こんにちは。本日は譲渡制限株式の譲渡についてです。譲渡制限株式の譲渡については結構広範囲に渡って条文が用意されています。
- 譲渡制限株式を他人へ譲渡しようとするときは、当該他人が取得することについて承認するかどうかを請求できる(136)
- 取得者は取得したことについて承認するかどうかを請求できる(137.1)
- 前項の請求は、譲渡人と譲受人共同でする必要がある(137.2)
買取先を見つけ、承認を求める
譲渡したい株主Aは買い取ってくれる相手を見つけてくるところから始まります。これ、結構大変なことです。非公開会社の株式を持っている株主が持ち株を売却するような状況を考えてみてください。まぁ知らない会社の株なんて買ってくれませんよね。買ってくれるとしたら取引先とかくらいしかないかもしれません。

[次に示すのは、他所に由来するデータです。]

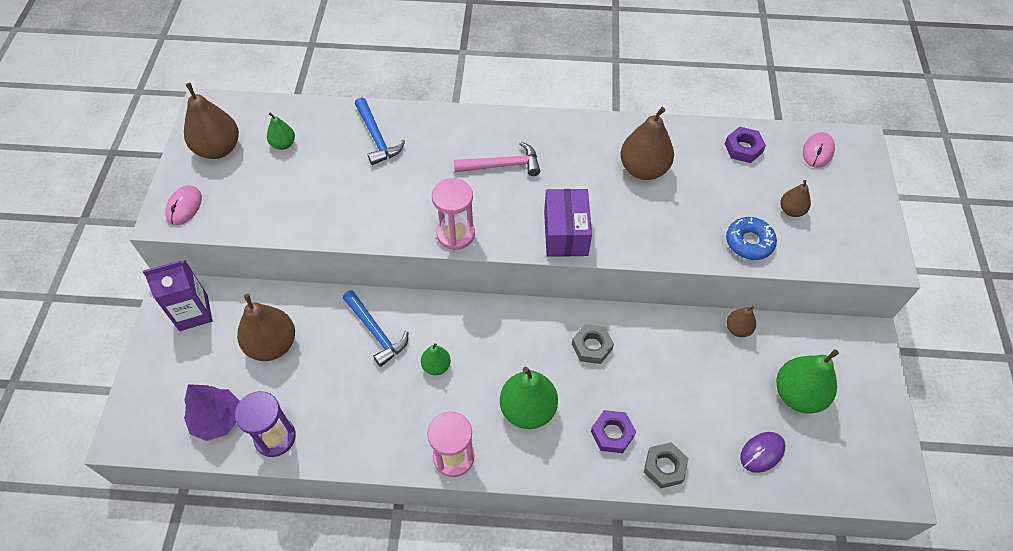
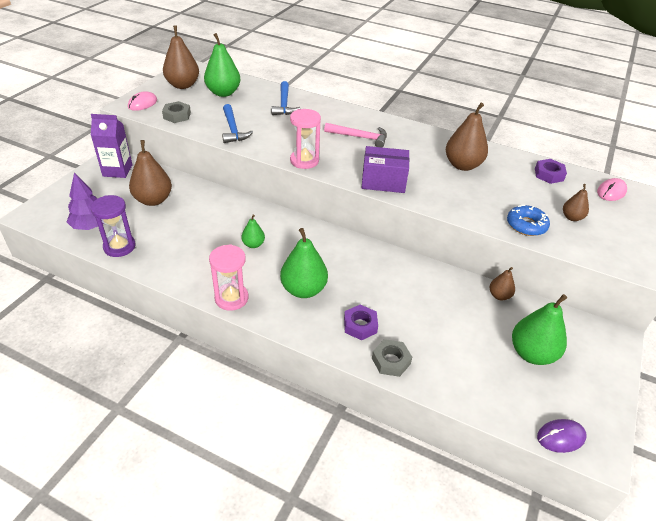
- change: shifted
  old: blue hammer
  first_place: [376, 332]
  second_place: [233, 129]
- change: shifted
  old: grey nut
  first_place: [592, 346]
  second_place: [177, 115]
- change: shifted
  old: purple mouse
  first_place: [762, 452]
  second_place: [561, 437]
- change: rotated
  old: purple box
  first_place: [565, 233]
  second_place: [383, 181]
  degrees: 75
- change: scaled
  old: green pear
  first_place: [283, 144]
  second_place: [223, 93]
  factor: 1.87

Aは買取先Bを見つけた時点で、請求することもできますが、譲渡後はAB共同で請求します。Bからだけの請求だといかにも怪しいですからね。(但し、利害関係人の利益を害する恐れがなければ単独でも可能です。)
譲渡承認の決定
会社が譲渡承認してくれたらそれで終了です。
- 承認を決定するのは取締役会、取締役会がなければ株主総会(普通決議)です。定款に別段の定めOK(139.1)
不承認を決定されたらどうなるのか?
会社による買取決定、又は指定買取人の指定
実は譲渡承認を求めるときに、譲渡承認してくれなかったら買い取ってくれ、あるいは買取人を指定してくれということができます。
- 譲渡承認をしない旨の決定をする場合に、当該会社又は指定買取人に買い取ってほしいと請求したいときはその旨を明らかにしておく(138.1.ハ)
これらは、譲渡したい側からの準備になります。その段階を踏んでいると、会社側としては、買い取るか指定買取人を指定する必要があります。
- 買取請求を受けた場合に、譲渡承認をしないなら、買い取らねばならない(140.1)
- 買取事項の決定は株主総会(特別決議)(140.2)
- 買取人を指定することができる(140.4)
- 指定は、取締役会、取締役会がなければ株主総会(特別決議)です。定款に別段の定めOK(140.5)
実は、譲渡制限の株式でも手続きをしっかりとやっていれば、会社が買い取ってくれるんですね。
試験で注意するポイントとしては、
- 譲渡承認してくれ:普通決議、取締役会、定款に別段
- 買い取ってくれ:特別決議
- 買取人を指定してくれ:特別決議、取締役会、定款に別段
のように決議機関が微妙に違っていることです。